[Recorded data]
▬▬▬▬▬▬

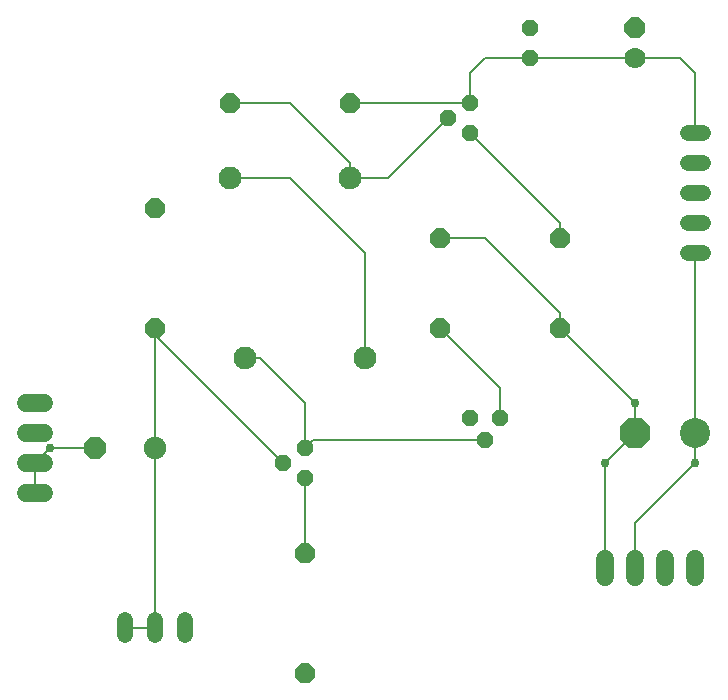
<source format=gbr>
G04 EAGLE Gerber RS-274X export*
G75*
%MOMM*%
%FSLAX34Y34*%
%LPD*%
%INTop Copper*%
%IPPOS*%
%AMOC8*
5,1,8,0,0,1.08239X$1,22.5*%
G01*
%ADD10C,1.320800*%
%ADD11C,1.905000*%
%ADD12P,2.061953X8X202.500000*%
%ADD13C,2.540000*%
%ADD14P,2.749271X8X202.500000*%
%ADD15P,1.924489X8X112.500000*%
%ADD16C,1.778000*%
%ADD17P,1.539592X8X112.500000*%
%ADD18C,1.930400*%
%ADD19C,1.524000*%
%ADD20P,1.429621X8X202.500000*%
%ADD21P,1.814519X8X112.500000*%
%ADD22P,1.814519X8X22.500000*%
%ADD23P,1.429621X8X112.500000*%
%ADD24C,0.152400*%
%ADD25C,0.756400*%


D10*
X590296Y482600D02*
X603504Y482600D01*
X603504Y457200D02*
X590296Y457200D01*
X590296Y431800D02*
X603504Y431800D01*
X603504Y406400D02*
X590296Y406400D01*
X590296Y381000D02*
X603504Y381000D01*
D11*
X139700Y215900D03*
D12*
X88900Y215900D03*
D13*
X596900Y228600D03*
D14*
X546100Y228600D03*
D15*
X546100Y571500D03*
D16*
X546100Y546100D03*
D17*
X457200Y546100D03*
X457200Y571500D03*
D18*
X304800Y444500D03*
X203200Y444500D03*
X317500Y292100D03*
X215900Y292100D03*
D19*
X520700Y121920D02*
X520700Y106680D01*
X546100Y106680D02*
X546100Y121920D01*
X571500Y121920D02*
X571500Y106680D01*
X596900Y106680D02*
X596900Y121920D01*
D20*
X406400Y241300D03*
X419100Y222250D03*
X431800Y241300D03*
D21*
X139700Y317500D03*
X139700Y419100D03*
D10*
X165100Y70104D02*
X165100Y56896D01*
X114300Y56896D02*
X114300Y70104D01*
X139700Y70104D02*
X139700Y56896D01*
D22*
X203200Y508000D03*
X304800Y508000D03*
D21*
X266700Y25400D03*
X266700Y127000D03*
D22*
X381000Y393700D03*
X482600Y393700D03*
X381000Y317500D03*
X482600Y317500D03*
D19*
X45720Y254000D02*
X30480Y254000D01*
X30480Y228600D02*
X45720Y228600D01*
X45720Y203200D02*
X30480Y203200D01*
X30480Y177800D02*
X45720Y177800D01*
D23*
X266700Y215900D03*
X247650Y203200D03*
X266700Y190500D03*
X406400Y508000D03*
X387350Y495300D03*
X406400Y482600D03*
D24*
X139700Y311150D02*
X247650Y203200D01*
X139700Y311150D02*
X139700Y317500D01*
X139700Y215900D01*
X139700Y63500D01*
X114300Y63500D01*
X203200Y444500D02*
X254000Y444500D01*
X317500Y381000D01*
X317500Y292100D01*
X254000Y508000D02*
X203200Y508000D01*
X254000Y508000D02*
X304800Y457200D01*
X304800Y444500D01*
X336550Y444500D02*
X387350Y495300D01*
X336550Y444500D02*
X304800Y444500D01*
X406400Y482600D02*
X482600Y406400D01*
X482600Y393700D01*
X381000Y317500D02*
X431800Y266700D01*
X431800Y241300D01*
X273050Y222250D02*
X266700Y215900D01*
X273050Y222250D02*
X419100Y222250D01*
X266700Y215900D02*
X266700Y254000D01*
X228600Y292100D01*
X215900Y292100D01*
X266700Y190500D02*
X266700Y127000D01*
X596900Y482600D02*
X596900Y533400D01*
X584200Y546100D01*
X457200Y546100D02*
X419100Y546100D01*
X406400Y533400D01*
X406400Y508000D01*
X304800Y508000D01*
X546100Y546100D02*
X584200Y546100D01*
X546100Y546100D02*
X457200Y546100D01*
X596900Y203200D02*
X546100Y152400D01*
X546100Y114300D01*
D25*
X596900Y203200D03*
D24*
X596900Y228600D01*
X596900Y381000D01*
X419100Y393700D02*
X381000Y393700D01*
X419100Y393700D02*
X482600Y330200D01*
X482600Y317500D01*
X546100Y254000D01*
X520700Y203200D02*
X520700Y114300D01*
D25*
X546100Y254000D03*
X520700Y203200D03*
D24*
X546100Y228600D01*
X546100Y254000D01*
X88900Y215900D02*
X50800Y215900D01*
D25*
X50800Y215900D03*
D24*
X38100Y203200D02*
X38100Y177800D01*
X38100Y203200D02*
X50800Y215900D01*
M02*

</source>
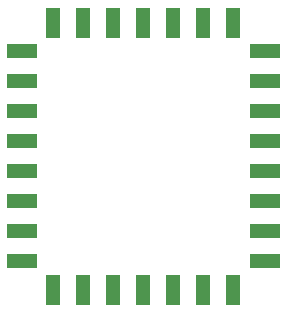
<source format=gtp>
%TF.GenerationSoftware,KiCad,Pcbnew,(5.1.9)-1*%
%TF.CreationDate,2021-12-11T15:05:51-08:00*%
%TF.ProjectId,VN-100Breakout,564e2d31-3030-4427-9265-616b6f75742e,rev?*%
%TF.SameCoordinates,Original*%
%TF.FileFunction,Paste,Top*%
%TF.FilePolarity,Positive*%
%FSLAX46Y46*%
G04 Gerber Fmt 4.6, Leading zero omitted, Abs format (unit mm)*
G04 Created by KiCad (PCBNEW (5.1.9)-1) date 2021-12-11 15:05:51*
%MOMM*%
%LPD*%
G01*
G04 APERTURE LIST*
%ADD10R,2.540000X1.143000*%
%ADD11R,1.143000X2.540000*%
G04 APERTURE END LIST*
D10*
%TO.C,U2*%
X143383000Y-88900000D03*
X163957000Y-88900000D03*
X163957000Y-106680000D03*
X163957000Y-104140000D03*
X163957000Y-101600000D03*
X163957000Y-99060000D03*
X163957000Y-96520000D03*
X163957000Y-93980000D03*
X143383000Y-104140000D03*
X143383000Y-106680000D03*
X143383000Y-101600000D03*
X143383000Y-99060000D03*
X143383000Y-96520000D03*
X143383000Y-93980000D03*
X143383000Y-91440000D03*
X163957000Y-91440000D03*
D11*
X146050000Y-109093000D03*
X148590000Y-109093000D03*
X151130000Y-109093000D03*
X153670000Y-109093000D03*
X156210000Y-109093000D03*
X158750000Y-109093000D03*
X146050000Y-86487000D03*
X148590000Y-86487000D03*
X151130000Y-86487000D03*
X153670000Y-86487000D03*
X156210000Y-86487000D03*
X158750000Y-86487000D03*
X161290000Y-109093000D03*
X161290000Y-86487000D03*
%TD*%
M02*

</source>
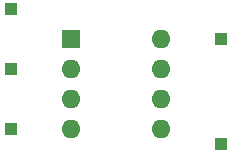
<source format=gbr>
G04 #@! TF.FileFunction,Copper,L1,Top,Signal*
%FSLAX46Y46*%
G04 Gerber Fmt 4.6, Leading zero omitted, Abs format (unit mm)*
G04 Created by KiCad (PCBNEW 4.0.7) date 01/25/19 00:07:42*
%MOMM*%
%LPD*%
G01*
G04 APERTURE LIST*
%ADD10C,0.100000*%
%ADD11R,1.000000X1.000000*%
%ADD12R,1.600000X1.600000*%
%ADD13O,1.600000X1.600000*%
G04 APERTURE END LIST*
D10*
D11*
X158750000Y-88900000D03*
X140970000Y-96520000D03*
X140970000Y-86360000D03*
X140970000Y-91440000D03*
X158750000Y-97790000D03*
D12*
X146050000Y-88900000D03*
D13*
X153670000Y-96520000D03*
X146050000Y-91440000D03*
X153670000Y-93980000D03*
X146050000Y-93980000D03*
X153670000Y-91440000D03*
X146050000Y-96520000D03*
X153670000Y-88900000D03*
M02*

</source>
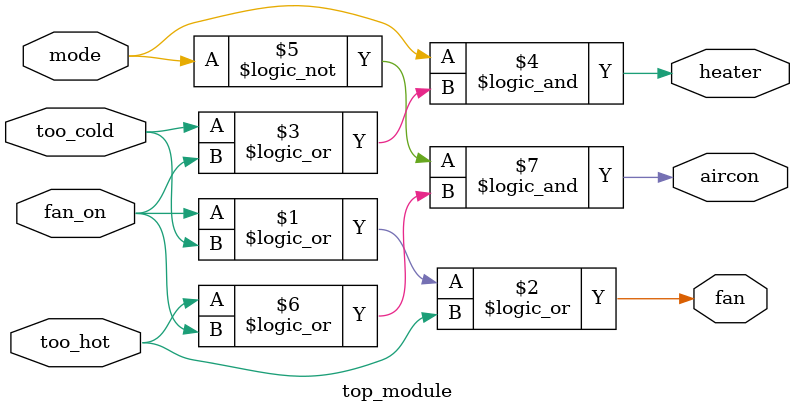
<source format=sv>
module top_module(
	input mode,
	input too_cold, 
	input too_hot,
	input fan_on,
	output heater,
	output aircon,
	output fan
);

	// Control the fan
	assign fan = fan_on || too_cold || too_hot;

	// Control the heater
	assign heater = mode && (too_cold || fan_on);

	// Control the air conditioner
	assign aircon = !mode && (too_hot || fan_on);
endmodule

</source>
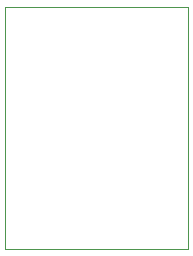
<source format=gbr>
G04 (created by PCBNEW-RS274X (2012-01-19 BZR 3256)-stable) date 2013-01-22 오후 1:13:22*
G01*
G70*
G90*
%MOIN*%
G04 Gerber Fmt 3.4, Leading zero omitted, Abs format*
%FSLAX34Y34*%
G04 APERTURE LIST*
%ADD10C,0.006000*%
%ADD11C,0.004000*%
G04 APERTURE END LIST*
G54D10*
G54D11*
X41110Y-45740D02*
X41190Y-45740D01*
X41110Y-37660D02*
X41110Y-45740D01*
X47190Y-37660D02*
X41110Y-37660D01*
X47190Y-45740D02*
X47190Y-37660D01*
X41150Y-45740D02*
X47190Y-45740D01*
M02*

</source>
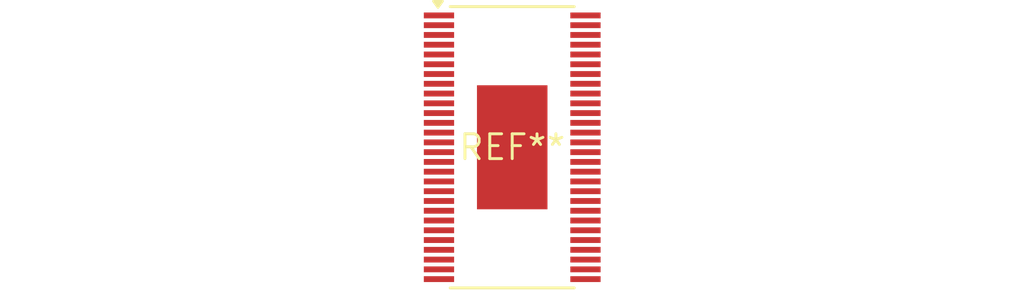
<source format=kicad_pcb>
(kicad_pcb (version 20240108) (generator pcbnew)

  (general
    (thickness 1.6)
  )

  (paper "A4")
  (layers
    (0 "F.Cu" signal)
    (31 "B.Cu" signal)
    (32 "B.Adhes" user "B.Adhesive")
    (33 "F.Adhes" user "F.Adhesive")
    (34 "B.Paste" user)
    (35 "F.Paste" user)
    (36 "B.SilkS" user "B.Silkscreen")
    (37 "F.SilkS" user "F.Silkscreen")
    (38 "B.Mask" user)
    (39 "F.Mask" user)
    (40 "Dwgs.User" user "User.Drawings")
    (41 "Cmts.User" user "User.Comments")
    (42 "Eco1.User" user "User.Eco1")
    (43 "Eco2.User" user "User.Eco2")
    (44 "Edge.Cuts" user)
    (45 "Margin" user)
    (46 "B.CrtYd" user "B.Courtyard")
    (47 "F.CrtYd" user "F.Courtyard")
    (48 "B.Fab" user)
    (49 "F.Fab" user)
    (50 "User.1" user)
    (51 "User.2" user)
    (52 "User.3" user)
    (53 "User.4" user)
    (54 "User.5" user)
    (55 "User.6" user)
    (56 "User.7" user)
    (57 "User.8" user)
    (58 "User.9" user)
  )

  (setup
    (pad_to_mask_clearance 0)
    (pcbplotparams
      (layerselection 0x00010fc_ffffffff)
      (plot_on_all_layers_selection 0x0000000_00000000)
      (disableapertmacros false)
      (usegerberextensions false)
      (usegerberattributes false)
      (usegerberadvancedattributes false)
      (creategerberjobfile false)
      (dashed_line_dash_ratio 12.000000)
      (dashed_line_gap_ratio 3.000000)
      (svgprecision 4)
      (plotframeref false)
      (viasonmask false)
      (mode 1)
      (useauxorigin false)
      (hpglpennumber 1)
      (hpglpenspeed 20)
      (hpglpendiameter 15.000000)
      (dxfpolygonmode false)
      (dxfimperialunits false)
      (dxfusepcbnewfont false)
      (psnegative false)
      (psa4output false)
      (plotreference false)
      (plotvalue false)
      (plotinvisibletext false)
      (sketchpadsonfab false)
      (subtractmaskfromsilk false)
      (outputformat 1)
      (mirror false)
      (drillshape 1)
      (scaleselection 1)
      (outputdirectory "")
    )
  )

  (net 0 "")

  (footprint "HTSSOP-56-1EP_6.1x14mm_P0.5mm_EP3.61x6.35mm" (layer "F.Cu") (at 0 0))

)

</source>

▬▬▬▬▬▬

**Exercise brief:** In the records, how many lines have the word "SilkS" in them? Only the number is needed.

**Reply:** 2